Urban ecosystems were created by people, for people, but that doesn’t mean animals haven’t evolved to survive or even thrive within modern cities. Dr. Seth Magle and Dr. Maureen Murray highlight the importance of understanding human-wildlife interactions and the incredible research done by the Urban Wildlife Institute at Lincoln Park Zoo.
The Urban Wildlife Institute has helped scientists unravel the ways that humans and wildlife interact with each other in the Chicagoland areas for the last ten years. During that time, a variety of important research projects have been launched that are designed to help us learn about biodiversity and disease transmission in the city, while forming essential partnerships that allow experts to gain a deeper understanding of human-wildlife interactions.

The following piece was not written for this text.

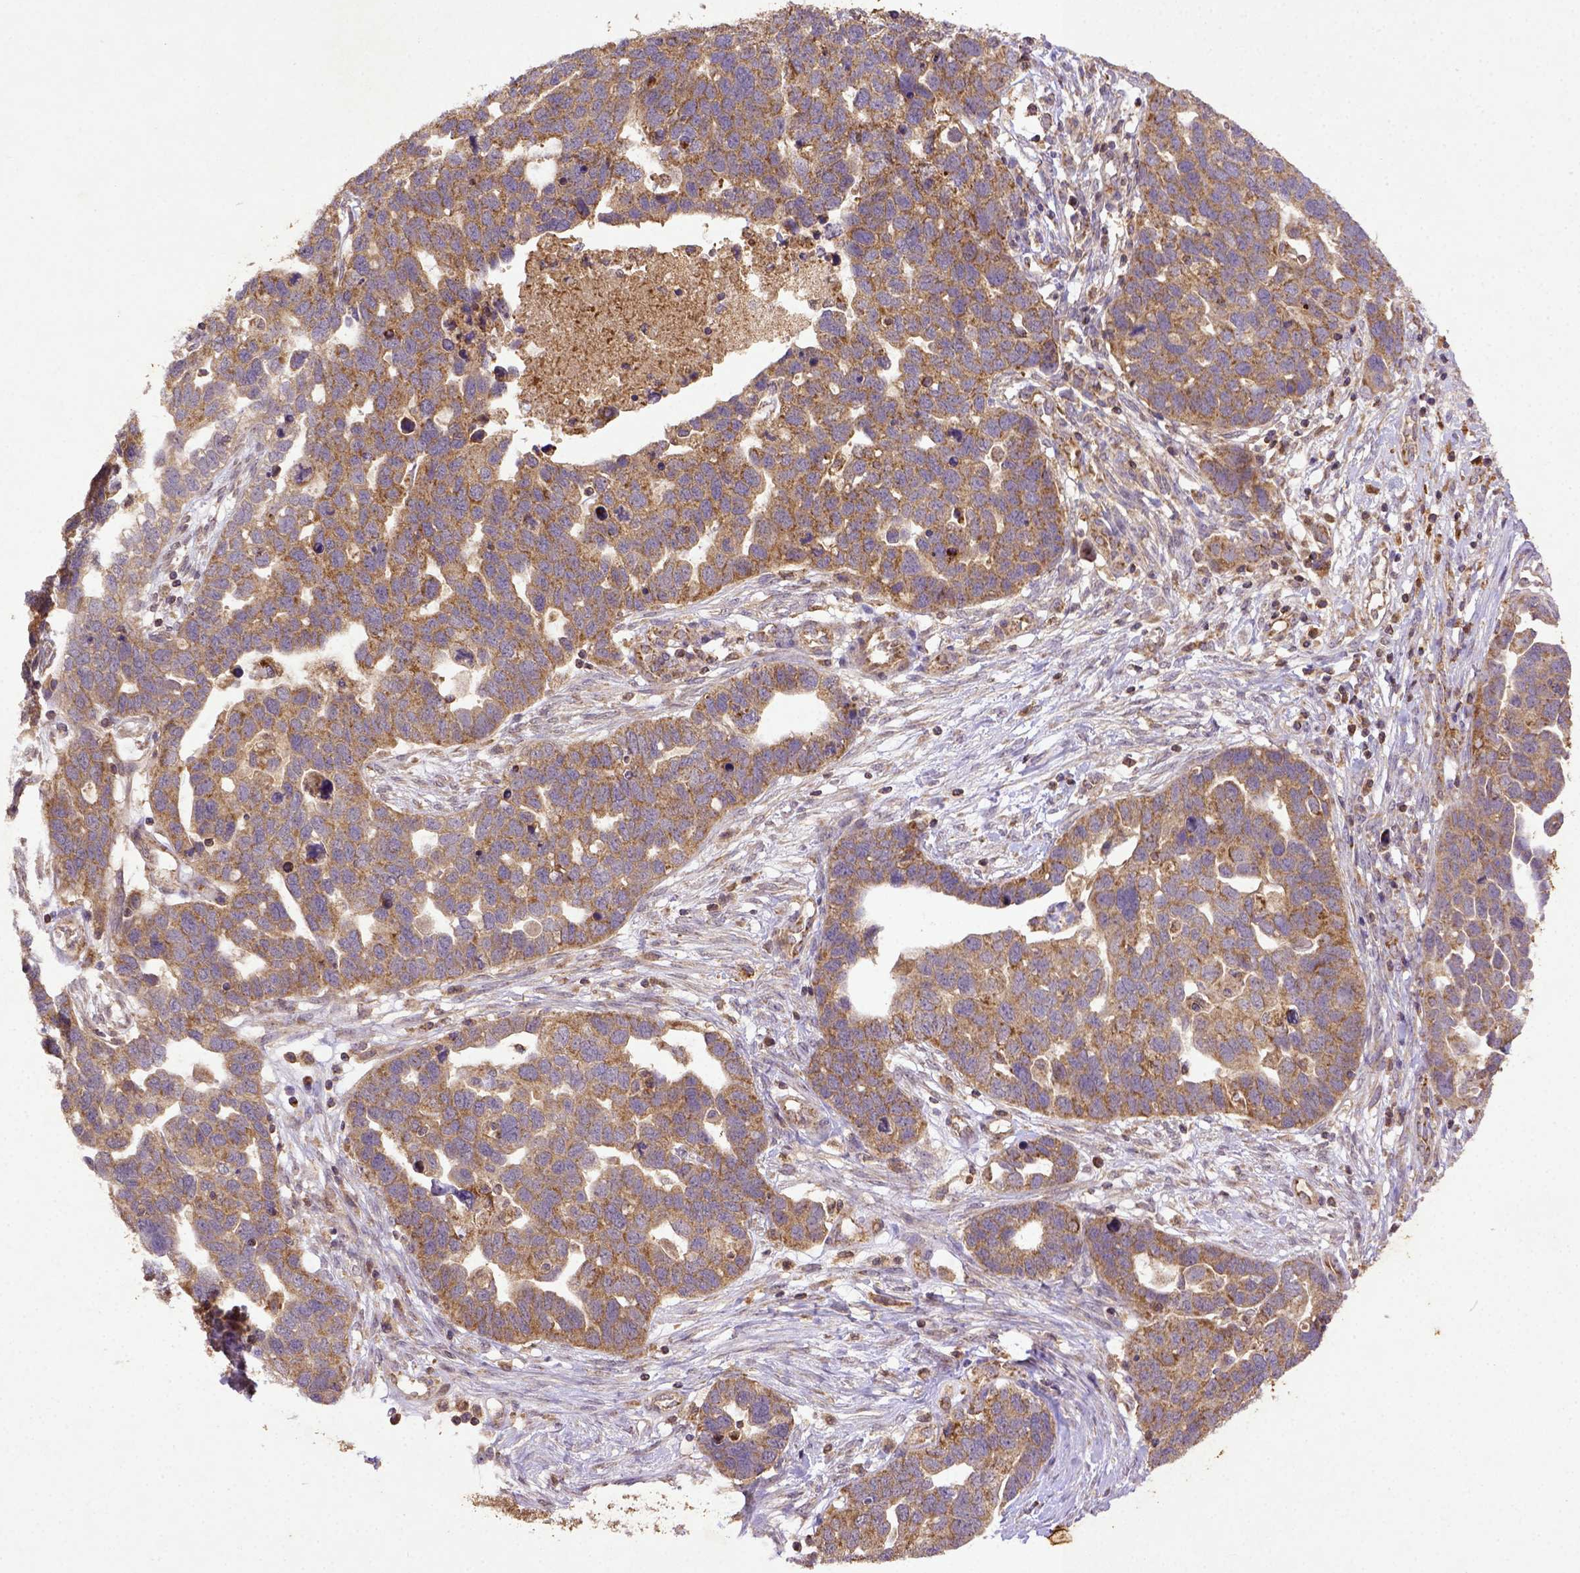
{"staining": {"intensity": "moderate", "quantity": ">75%", "location": "cytoplasmic/membranous"}, "tissue": "ovarian cancer", "cell_type": "Tumor cells", "image_type": "cancer", "snomed": [{"axis": "morphology", "description": "Cystadenocarcinoma, serous, NOS"}, {"axis": "topography", "description": "Ovary"}], "caption": "Immunohistochemical staining of human ovarian cancer exhibits medium levels of moderate cytoplasmic/membranous positivity in about >75% of tumor cells.", "gene": "MT-CO1", "patient": {"sex": "female", "age": 54}}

The Urban Wildlife Institute aims to serve as a model for improving the cohabitation of humans and animals in urban ecosystems, including the important, and often maligned, relationship between humans and rats. Rats are one of the most common wild animals in cities, but scientists know surprisingly little about them. The Chicago Rat Project aims to learn more about public health risks in Chicago’s rattiest neighborhoods and how the COVID-19 pandemic is changing residents’ problems with rats. To further their mission, the Urban Wildlife Institute is developing standards for how to manage urban wildlife and founded the Urban Wildlife Information Network (UWIN) to help researchers, architects, city-planners and policy-makers develop wildlife-friendly cities all across the globe.